• TASK DETAILS:
The answer must consist solely of the lines from the one containing "8: (118, 29)" through the last line of the records, set down exactly and without any pictures.

Segment Start: AVAILABLE RECORDS

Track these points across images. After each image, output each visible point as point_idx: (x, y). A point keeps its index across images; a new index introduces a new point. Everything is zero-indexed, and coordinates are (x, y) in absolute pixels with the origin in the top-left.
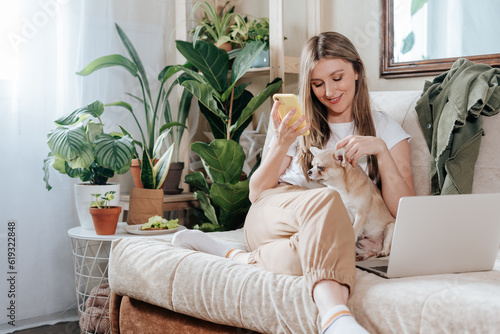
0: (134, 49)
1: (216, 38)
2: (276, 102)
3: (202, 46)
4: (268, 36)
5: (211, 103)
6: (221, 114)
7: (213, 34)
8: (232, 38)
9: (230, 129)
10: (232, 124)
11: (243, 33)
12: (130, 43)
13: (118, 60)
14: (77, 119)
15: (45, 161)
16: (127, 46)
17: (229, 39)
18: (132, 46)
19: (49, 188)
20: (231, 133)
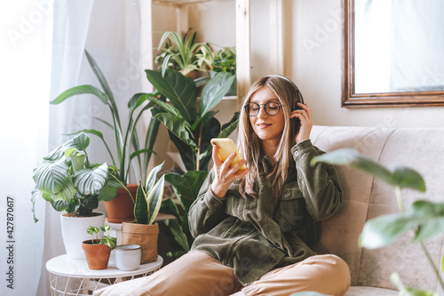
0: (103, 77)
1: (181, 66)
2: (214, 146)
3: (170, 75)
4: (235, 66)
5: (183, 134)
6: (192, 143)
7: (179, 61)
8: (198, 67)
9: (199, 157)
10: (201, 153)
11: (210, 62)
12: (99, 70)
13: (87, 89)
14: (63, 154)
15: (33, 193)
16: (96, 73)
17: (195, 67)
18: (101, 72)
19: (36, 221)
20: (200, 161)
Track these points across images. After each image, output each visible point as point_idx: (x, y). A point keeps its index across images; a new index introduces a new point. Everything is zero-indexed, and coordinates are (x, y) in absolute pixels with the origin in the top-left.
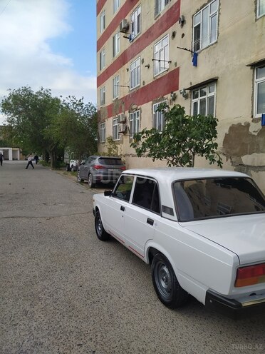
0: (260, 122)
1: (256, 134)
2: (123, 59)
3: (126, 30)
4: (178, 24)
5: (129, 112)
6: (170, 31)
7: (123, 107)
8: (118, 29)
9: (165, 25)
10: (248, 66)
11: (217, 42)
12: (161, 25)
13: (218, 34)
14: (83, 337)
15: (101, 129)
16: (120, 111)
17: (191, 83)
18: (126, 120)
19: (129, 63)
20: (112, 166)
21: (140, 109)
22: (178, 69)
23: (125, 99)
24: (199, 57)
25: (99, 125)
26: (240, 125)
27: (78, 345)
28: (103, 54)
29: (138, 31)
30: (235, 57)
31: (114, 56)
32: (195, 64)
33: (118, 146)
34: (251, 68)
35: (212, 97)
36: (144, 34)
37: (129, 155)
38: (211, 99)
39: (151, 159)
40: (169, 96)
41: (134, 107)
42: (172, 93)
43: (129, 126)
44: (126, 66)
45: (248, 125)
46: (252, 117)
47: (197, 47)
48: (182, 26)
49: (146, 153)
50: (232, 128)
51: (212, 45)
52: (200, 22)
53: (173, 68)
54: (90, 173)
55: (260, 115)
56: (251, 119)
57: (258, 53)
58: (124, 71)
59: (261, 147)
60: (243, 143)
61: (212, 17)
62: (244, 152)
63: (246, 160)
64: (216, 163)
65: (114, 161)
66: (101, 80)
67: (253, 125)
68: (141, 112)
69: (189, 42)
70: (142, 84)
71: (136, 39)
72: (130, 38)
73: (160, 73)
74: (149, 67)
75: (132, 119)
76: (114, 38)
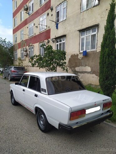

Segment End: AVAILABLE RECORDS

• ANSWER SPACE:
8: (118, 29)
9: (165, 25)
10: (248, 66)
11: (217, 42)
12: (161, 25)
13: (218, 34)
14: (83, 337)
15: (101, 129)
16: (120, 111)
17: (191, 83)
18: (126, 120)
19: (129, 63)
20: (112, 166)
21: (140, 109)
22: (178, 69)
23: (125, 99)
24: (199, 57)
25: (99, 125)
26: (240, 125)
27: (78, 345)
28: (103, 54)
29: (138, 31)
30: (235, 57)
31: (114, 56)
32: (195, 64)
33: (118, 146)
34: (251, 68)
35: (212, 97)
36: (144, 34)
37: (129, 155)
38: (211, 99)
39: (151, 159)
40: (169, 96)
41: (134, 107)
42: (172, 93)
43: (129, 126)
44: (126, 66)
45: (248, 125)
46: (252, 117)
47: (197, 47)
48: (182, 26)
49: (146, 153)
50: (232, 128)
51: (212, 45)
52: (200, 22)
53: (173, 68)
54: (90, 173)
55: (260, 115)
56: (251, 119)
57: (258, 53)
58: (124, 71)
59: (261, 147)
60: (243, 143)
61: (212, 17)
62: (244, 152)
63: (246, 160)
64: (216, 163)
65: (114, 161)
66: (101, 80)
67: (253, 125)
68: (141, 112)
69: (189, 42)
70: (142, 84)
71: (136, 39)
72: (130, 38)
73: (160, 73)
74: (149, 67)
75: (132, 119)
76: (114, 38)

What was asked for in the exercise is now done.